The University of California, Los Angeles (UCLA) will begin offering depression screenings to all incoming freshmen and transfer students this fall as part of an initiative to address mental health issues on campus. 

The first-of-its-kind service will initially be offered to all new students on campus though the university intends to make it available for everyone soon. The voluntary survey is available online, and students who need help will be invited to participate in a free eight-week online class about depression and mental health. Those who need more mental health services will be connected with on-campus care. 

"To our knowledge, no other university has ever attempted screening of this nature and scale," UCLA Chancellor Gene Block said, according to CNN. "Students who choose to participate will be screened for depression and related traits—anxiety, mania and suicidal tendencies. And we will offer help to those who need it.”

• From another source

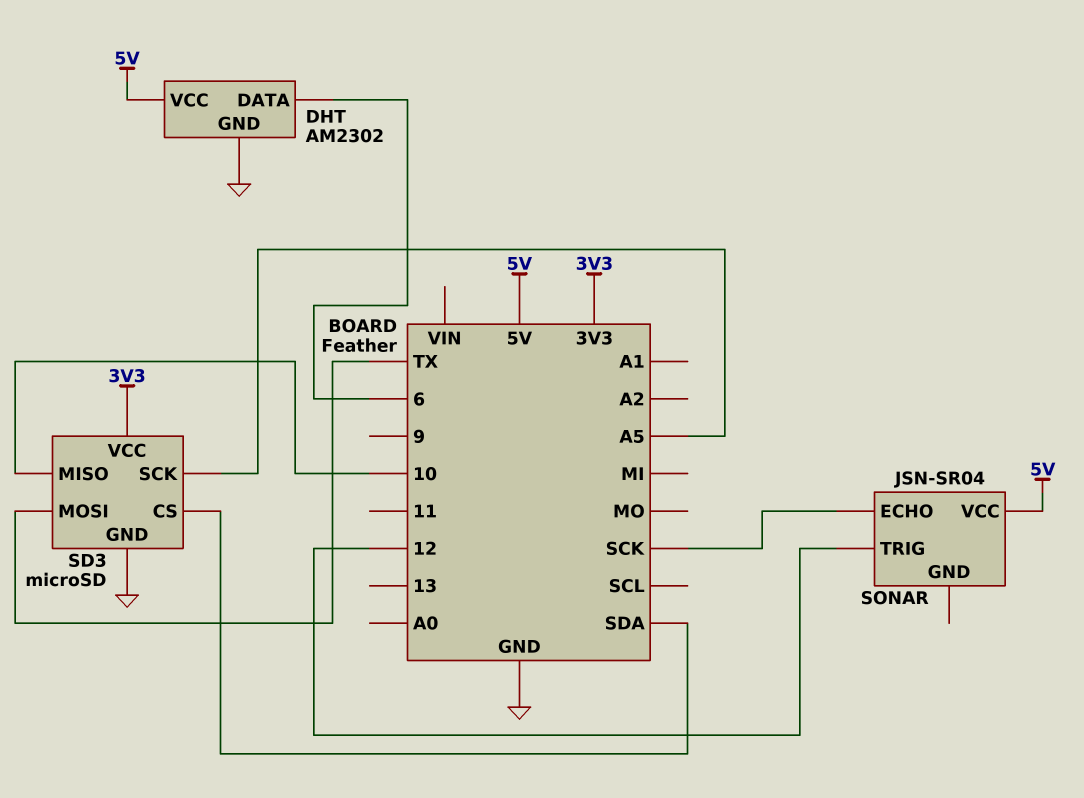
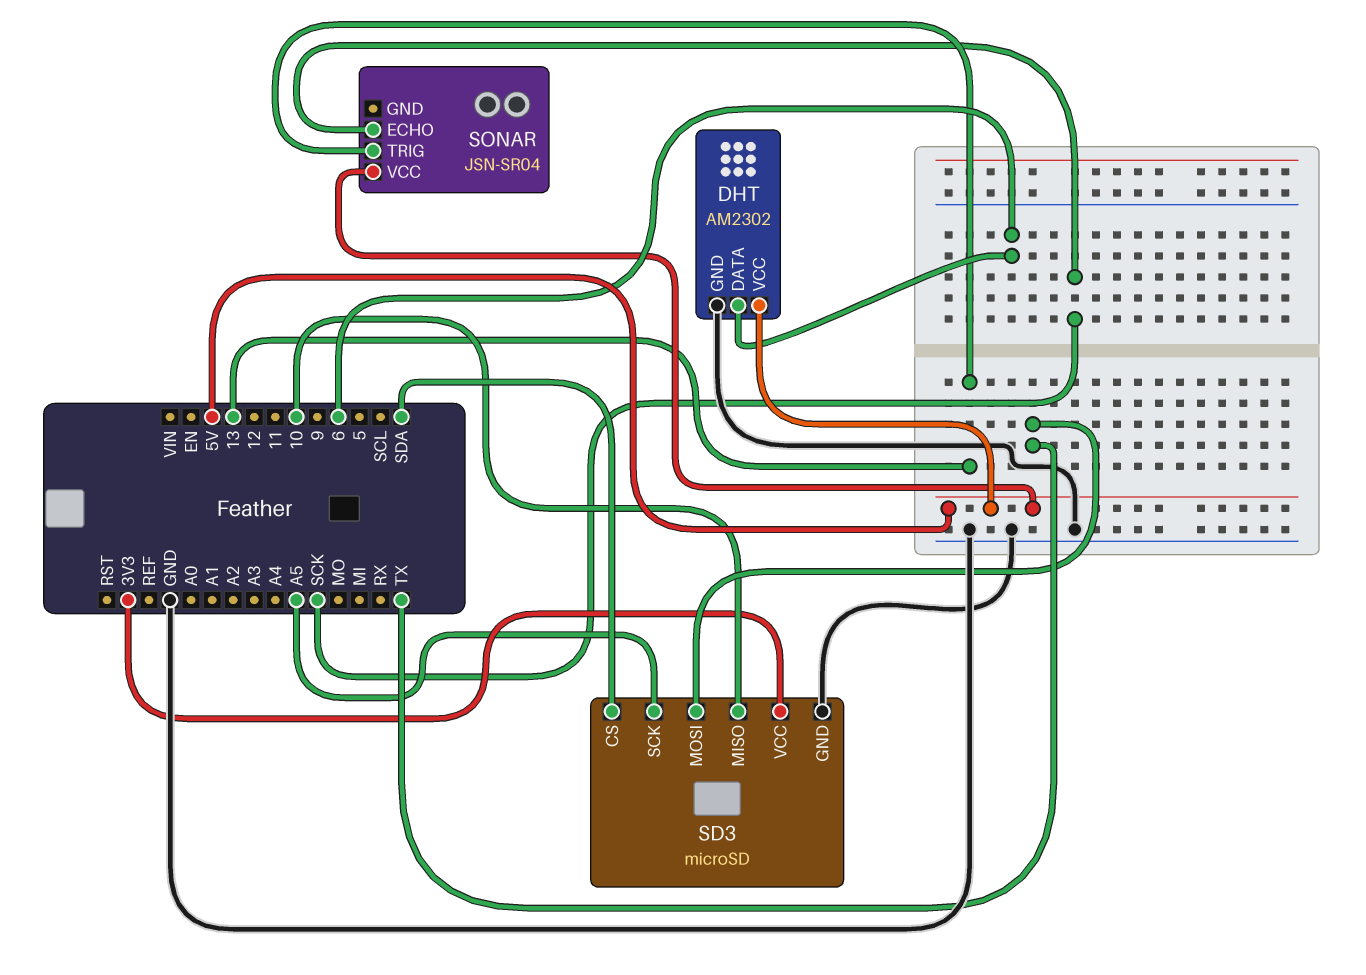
SONAR pin TRIG: 12 -> 13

Depression is common, but can be devastating, especially for young adults who are just starting to form their independence. 

"In terms of dollar costs to society, depression is one of the most expensive diseases we face. The human toll is terrible. It affects all ages and all backgrounds. It is pervasive,” Block said. 

By catching depression early, UCLA officials hope that they can minimize the damage done during the critical early-adult years. 

"College age is when there is a lot of attention to student potential. It is when the adult trajectory becomes set," said Nelson Freimer, a UCLA professor of psychiatry and bio-behavioral sciences who is leading the screenings under the UCLA "Depression Grand Challenge." The challenge aims to better understand depression in order to decrease it by 50% by 2050. "If you become derailed, it can be really hard to get back on track,” said Freimer.

Colleges have increasingly become aware of the mental health challenges on campus, from academic pressure to social pressure and substance use. Campuses are addressing this in a variety of ways, including mindfulness and meditation classes, which are offered to students at Duke University in North Carolina.   

Larry Moneta, vice president for student affairs at Duke, said he's interested to see what the UCLA survey reveals and how it helps students.

"I think there is going be much higher numbers [of students] who need treatment than they expect," Moneta said. "We will be watching UCLA very carefully to see if it has utility...And to see if it reduces the tragic results associated with depression."